[[ Material shown open ]]
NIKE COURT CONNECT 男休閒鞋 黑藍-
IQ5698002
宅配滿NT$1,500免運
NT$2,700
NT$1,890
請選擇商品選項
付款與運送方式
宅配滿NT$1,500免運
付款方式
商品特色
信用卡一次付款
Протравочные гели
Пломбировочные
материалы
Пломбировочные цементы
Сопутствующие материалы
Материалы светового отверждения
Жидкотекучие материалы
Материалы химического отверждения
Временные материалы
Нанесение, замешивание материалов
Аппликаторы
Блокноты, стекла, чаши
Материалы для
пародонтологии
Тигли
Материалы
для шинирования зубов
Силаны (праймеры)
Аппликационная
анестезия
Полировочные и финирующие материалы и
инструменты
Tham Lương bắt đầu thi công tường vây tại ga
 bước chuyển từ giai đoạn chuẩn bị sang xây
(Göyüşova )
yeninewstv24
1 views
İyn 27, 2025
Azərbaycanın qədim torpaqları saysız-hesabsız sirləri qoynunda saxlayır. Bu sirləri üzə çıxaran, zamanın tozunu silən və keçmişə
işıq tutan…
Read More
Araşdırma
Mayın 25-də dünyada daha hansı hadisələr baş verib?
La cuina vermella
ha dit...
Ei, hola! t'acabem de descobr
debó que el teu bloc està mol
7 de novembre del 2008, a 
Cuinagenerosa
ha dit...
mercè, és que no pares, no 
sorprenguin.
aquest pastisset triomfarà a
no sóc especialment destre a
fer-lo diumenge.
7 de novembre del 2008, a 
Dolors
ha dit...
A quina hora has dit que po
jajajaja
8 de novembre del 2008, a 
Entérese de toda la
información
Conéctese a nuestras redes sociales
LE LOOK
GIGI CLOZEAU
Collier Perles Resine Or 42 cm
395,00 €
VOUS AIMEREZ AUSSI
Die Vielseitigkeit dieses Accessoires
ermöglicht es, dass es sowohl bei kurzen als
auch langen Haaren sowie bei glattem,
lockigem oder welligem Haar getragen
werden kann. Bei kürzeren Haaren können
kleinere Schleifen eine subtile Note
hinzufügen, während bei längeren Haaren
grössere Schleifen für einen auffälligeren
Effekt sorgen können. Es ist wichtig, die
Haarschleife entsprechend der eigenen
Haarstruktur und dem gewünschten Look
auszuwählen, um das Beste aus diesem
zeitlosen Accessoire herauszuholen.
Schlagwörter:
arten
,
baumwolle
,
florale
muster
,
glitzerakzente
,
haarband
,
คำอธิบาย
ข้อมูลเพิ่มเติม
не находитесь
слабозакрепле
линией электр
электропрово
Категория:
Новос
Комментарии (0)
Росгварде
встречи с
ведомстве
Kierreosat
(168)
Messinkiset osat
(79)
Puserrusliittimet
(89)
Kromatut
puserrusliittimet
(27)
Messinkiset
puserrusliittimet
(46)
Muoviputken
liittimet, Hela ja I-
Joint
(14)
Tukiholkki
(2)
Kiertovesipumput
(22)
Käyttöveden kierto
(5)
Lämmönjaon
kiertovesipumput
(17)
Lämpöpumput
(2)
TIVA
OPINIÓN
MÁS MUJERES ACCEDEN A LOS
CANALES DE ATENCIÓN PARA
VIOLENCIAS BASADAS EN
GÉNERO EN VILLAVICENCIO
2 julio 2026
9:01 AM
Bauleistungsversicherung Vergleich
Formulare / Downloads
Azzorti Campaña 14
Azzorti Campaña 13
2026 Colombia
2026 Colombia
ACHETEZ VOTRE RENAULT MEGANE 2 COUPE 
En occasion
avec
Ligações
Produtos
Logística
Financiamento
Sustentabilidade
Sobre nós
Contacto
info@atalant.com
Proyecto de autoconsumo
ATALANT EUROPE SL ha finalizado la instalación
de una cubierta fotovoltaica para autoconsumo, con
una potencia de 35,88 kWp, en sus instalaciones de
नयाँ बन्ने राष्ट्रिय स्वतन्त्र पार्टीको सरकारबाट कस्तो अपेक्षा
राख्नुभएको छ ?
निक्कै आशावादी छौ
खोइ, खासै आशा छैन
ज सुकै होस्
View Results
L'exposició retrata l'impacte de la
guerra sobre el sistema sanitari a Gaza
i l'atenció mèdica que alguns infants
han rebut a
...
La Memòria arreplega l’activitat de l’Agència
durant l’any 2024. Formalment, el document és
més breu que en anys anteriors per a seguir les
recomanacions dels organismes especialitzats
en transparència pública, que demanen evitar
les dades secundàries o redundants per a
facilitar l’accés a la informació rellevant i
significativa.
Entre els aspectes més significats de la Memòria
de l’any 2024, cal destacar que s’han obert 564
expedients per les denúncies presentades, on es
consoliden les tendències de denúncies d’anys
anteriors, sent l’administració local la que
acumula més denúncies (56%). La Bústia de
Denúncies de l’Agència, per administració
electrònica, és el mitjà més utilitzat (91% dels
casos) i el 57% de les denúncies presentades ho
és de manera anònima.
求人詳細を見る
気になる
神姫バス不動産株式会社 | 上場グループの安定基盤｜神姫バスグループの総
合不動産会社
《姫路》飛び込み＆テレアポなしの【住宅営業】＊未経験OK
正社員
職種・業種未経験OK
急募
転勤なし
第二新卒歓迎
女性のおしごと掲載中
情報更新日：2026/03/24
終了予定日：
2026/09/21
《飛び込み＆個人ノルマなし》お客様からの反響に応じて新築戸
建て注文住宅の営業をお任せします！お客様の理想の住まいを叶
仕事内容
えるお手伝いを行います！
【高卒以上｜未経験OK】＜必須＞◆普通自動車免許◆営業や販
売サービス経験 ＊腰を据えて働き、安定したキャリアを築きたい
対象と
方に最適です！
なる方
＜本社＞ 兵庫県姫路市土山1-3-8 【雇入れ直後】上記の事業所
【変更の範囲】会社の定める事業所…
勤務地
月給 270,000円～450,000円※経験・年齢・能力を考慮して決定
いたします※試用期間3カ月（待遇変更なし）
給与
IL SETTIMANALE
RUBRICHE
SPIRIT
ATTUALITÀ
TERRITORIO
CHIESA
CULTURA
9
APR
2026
[[ Material shown closed ]]
> [Work instructions]
Retype every line of the records above with no changes to wording, spelling, punctuation, or line breaks.

> [Exercise result]
NIKE COURT CONNECT 男休閒鞋 黑藍-
IQ5698002
宅配滿NT$1,500免運
NT$2,700
NT$1,890
請選擇商品選項
付款與運送方式
宅配滿NT$1,500免運
付款方式
商品特色
信用卡一次付款
Протравочные гели
Пломбировочные
материалы
Пломбировочные цементы
Сопутствующие материалы
Материалы светового отверждения
Жидкотекучие материалы
Материалы химического отверждения
Временные материалы
Нанесение, замешивание материалов
Аппликаторы
Блокноты, стекла, чаши
Материалы для
пародонтологии
Тигли
Материалы
для шинирования зубов
Силаны (праймеры)
Аппликационная
анестезия
Полировочные и финирующие материалы и
инструменты
Tham Lương bắt đầu thi công tường vây tại ga
 bước chuyển từ giai đoạn chuẩn bị sang xây
(Göyüşova )
yeninewstv24
1 views
İyn 27, 2025
Azərbaycanın qədim torpaqları saysız-hesabsız sirləri qoynunda saxlayır. Bu sirləri üzə çıxaran, zamanın tozunu silən və keçmişə
işıq tutan…
Read More
Araşdırma
Mayın 25-də dünyada daha hansı hadisələr baş verib?
La cuina vermella
ha dit...
Ei, hola! t'acabem de descobr
debó que el teu bloc està mol
7 de novembre del 2008, a 
Cuinagenerosa
ha dit...
mercè, és que no pares, no 
sorprenguin.
aquest pastisset triomfarà a
no sóc especialment destre a
fer-lo diumenge.
7 de novembre del 2008, a 
Dolors
ha dit...
A quina hora has dit que po
jajajaja
8 de novembre del 2008, a 
Entérese de toda la
información
Conéctese a nuestras redes sociales
LE LOOK
GIGI CLOZEAU
Collier Perles Resine Or 42 cm
395,00 €
VOUS AIMEREZ AUSSI
Die Vielseitigkeit dieses Accessoires
ermöglicht es, dass es sowohl bei kurzen als
auch langen Haaren sowie bei glattem,
lockigem oder welligem Haar getragen
werden kann. Bei kürzeren Haaren können
kleinere Schleifen eine subtile Note
hinzufügen, während bei längeren Haaren
grössere Schleifen für einen auffälligeren
Effekt sorgen können. Es ist wichtig, die
Haarschleife entsprechend der eigenen
Haarstruktur und dem gewünschten Look
auszuwählen, um das Beste aus diesem
zeitlosen Accessoire herauszuholen.
Schlagwörter:
arten
,
baumwolle
,
florale
muster
,
glitzerakzente
,
haarband
,
คำอธิบาย
ข้อมูลเพิ่มเติม
не находитесь
слабозакрепле
линией электр
электропрово
Категория:
Новос
Комментарии (0)
Росгварде
встречи с
ведомстве
Kierreosat
(168)
Messinkiset osat
(79)
Puserrusliittimet
(89)
Kromatut
puserrusliittimet
(27)
Messinkiset
puserrusliittimet
(46)
Muoviputken
liittimet, Hela ja I-
Joint
(14)
Tukiholkki
(2)
Kiertovesipumput
(22)
Käyttöveden kierto
(5)
Lämmönjaon
kiertovesipumput
(17)
Lämpöpumput
(2)
TIVA
OPINIÓN
MÁS MUJERES ACCEDEN A LOS
CANALES DE ATENCIÓN PARA
VIOLENCIAS BASADAS EN
GÉNERO EN VILLAVICENCIO
2 julio 2026
9:01 AM
Bauleistungsversicherung Vergleich
Formulare / Downloads
Azzorti Campaña 14
Azzorti Campaña 13
2026 Colombia
2026 Colombia
ACHETEZ VOTRE RENAULT MEGANE 2 COUPE 
En occasion
avec
Ligações
Produtos
Logística
Financiamento
Sustentabilidade
Sobre nós
Contacto
info@atalant.com
Proyecto de autoconsumo
ATALANT EUROPE SL ha finalizado la instalación
de una cubierta fotovoltaica para autoconsumo, con
una potencia de 35,88 kWp, en sus instalaciones de
नयाँ बन्ने राष्ट्रिय स्वतन्त्र पार्टीको सरकारबाट कस्तो अपेक्षा
राख्नुभएको छ ?
निक्कै आशावादी छौ
खोइ, खासै आशा छैन
ज सुकै होस्
View Results
L'exposició retrata l'impacte de la
guerra sobre el sistema sanitari a Gaza
i l'atenció mèdica que alguns infants
han rebut a
...
La Memòria arreplega l’activitat de l’Agència
durant l’any 2024. Formalment, el document és
més breu que en anys anteriors per a seguir les
recomanacions dels organismes especialitzats
en transparència pública, que demanen evitar
les dades secundàries o redundants per a
facilitar l’accés a la informació rellevant i
significativa.
Entre els aspectes més significats de la Memòria
de l’any 2024, cal destacar que s’han obert 564
expedients per les denúncies presentades, on es
consoliden les tendències de denúncies d’anys
anteriors, sent l’administració local la que
acumula més denúncies (56%). La Bústia de
Denúncies de l’Agència, per administració
electrònica, és el mitjà més utilitzat (91% dels
casos) i el 57% de les denúncies presentades ho
és de manera anònima.
求人詳細を見る
気になる
神姫バス不動産株式会社 | 上場グループの安定基盤｜神姫バスグループの総
合不動産会社
《姫路》飛び込み＆テレアポなしの【住宅営業】＊未経験OK
正社員
職種・業種未経験OK
急募
転勤なし
第二新卒歓迎
女性のおしごと掲載中
情報更新日：2026/03/24
終了予定日：
2026/09/21
《飛び込み＆個人ノルマなし》お客様からの反響に応じて新築戸
建て注文住宅の営業をお任せします！お客様の理想の住まいを叶
仕事内容
えるお手伝いを行います！
【高卒以上｜未経験OK】＜必須＞◆普通自動車免許◆営業や販
売サービス経験 ＊腰を据えて働き、安定したキャリアを築きたい
対象と
方に最適です！
なる方
＜本社＞ 兵庫県姫路市土山1-3-8 【雇入れ直後】上記の事業所
【変更の範囲】会社の定める事業所…
勤務地
月給 270,000円～450,000円※経験・年齢・能力を考慮して決定
いたします※試用期間3カ月（待遇変更なし）
給与
IL SETTIMANALE
RUBRICHE
SPIRIT
ATTUALITÀ
TERRITORIO
CHIESA
CULTURA
9
APR
2026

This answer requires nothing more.